Critic's Notebook: Emmy Noms Snub Samantha Bee and Trevor Noah, Ignore an Old Favorite

Jerry Seinfeld's Crackle series earns a surprise nomination, but 'The Daily Show' is left out.
Crackle
Trevor Noah and Jerry Seinfeld of 'Comedians in Cars Getting Coffee'

With longtime Emmy favorites The Daily Show With Jon Stewart, The Colbert Report and Late Show With David Letterman all either gone or boasting new hosts, it was inevitable that this year's Emmy category for outstanding variety talk series would represent a major sea change. But even with expectations of a major overall, Thursday morning's nominations were rather shocking.

In the main variety talk category, the nominees are: Jimmy Kimmel Live, The Tonight Show Starring Jimmy Fallon, Real Time With Bill Maher, The Late Late Show With James Corden, Last Week Tonight With John Oliver and Comedians in Cars Getting Coffee.

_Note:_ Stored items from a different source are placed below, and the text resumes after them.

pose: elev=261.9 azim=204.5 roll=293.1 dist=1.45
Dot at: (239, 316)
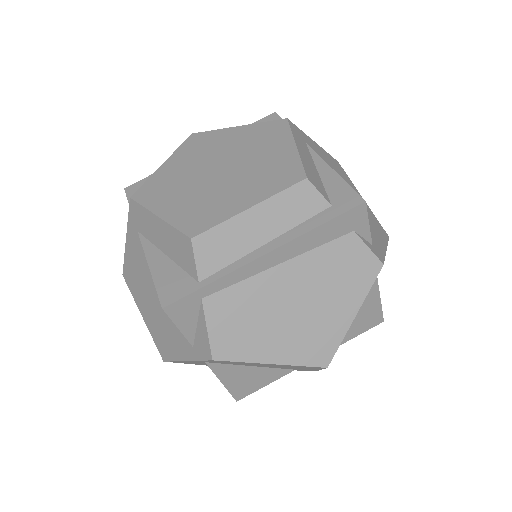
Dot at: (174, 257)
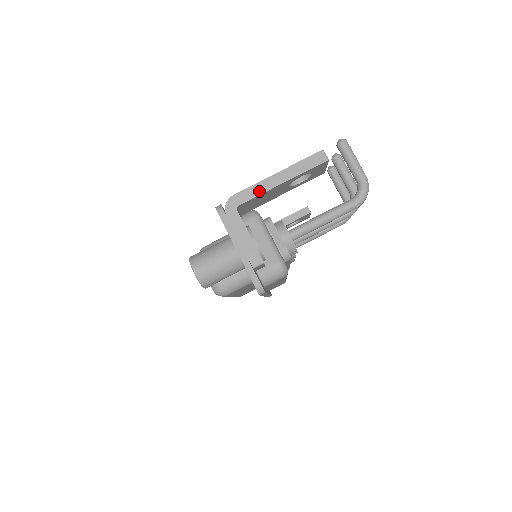
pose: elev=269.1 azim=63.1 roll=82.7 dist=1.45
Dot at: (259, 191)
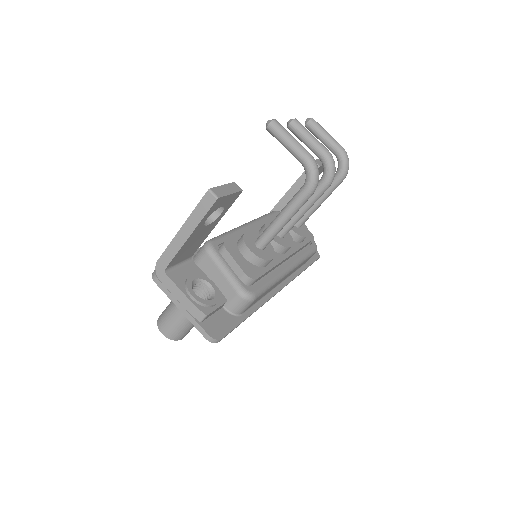
Dot at: (174, 251)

Fallon, Kimmel and Oliver's shows were all nominated last year and Maher's HBO favorite has been a frequent nominee, so that left two slots for surprises or new faces and Emmy voters delivered, honoring the viral innovation of Corden's 12:37 a.m. series on CBS and, most shocking, a Jerry Seinfeld-hosted series from Crackle of all places.

Nobody would question Seinfeld's star power, obviously, nor the Crackle show's ability to produce segments that general conversation and online traffic, but it's notable what Comedians in Cars beat out.

The Late Show With Stephen Colbert has gone through creative growing pains, but Late Show was a regular nominee and frequent winner during Letterman's tenure and Colbert's fictional incarnation was a regular nominee and frequent winner on Comedy Central. There's no question that Corden has outstripped his network-mate when it comes to next-day online success and the always ephemeral "buzz," but the newfound Emmy supremacy will do nothing to quiet rumblings — mostly from critics and pundits and whatnot, but sure to get more discussion at the upcoming TCA press tour — that a time-period swap might benefit both shows and the network.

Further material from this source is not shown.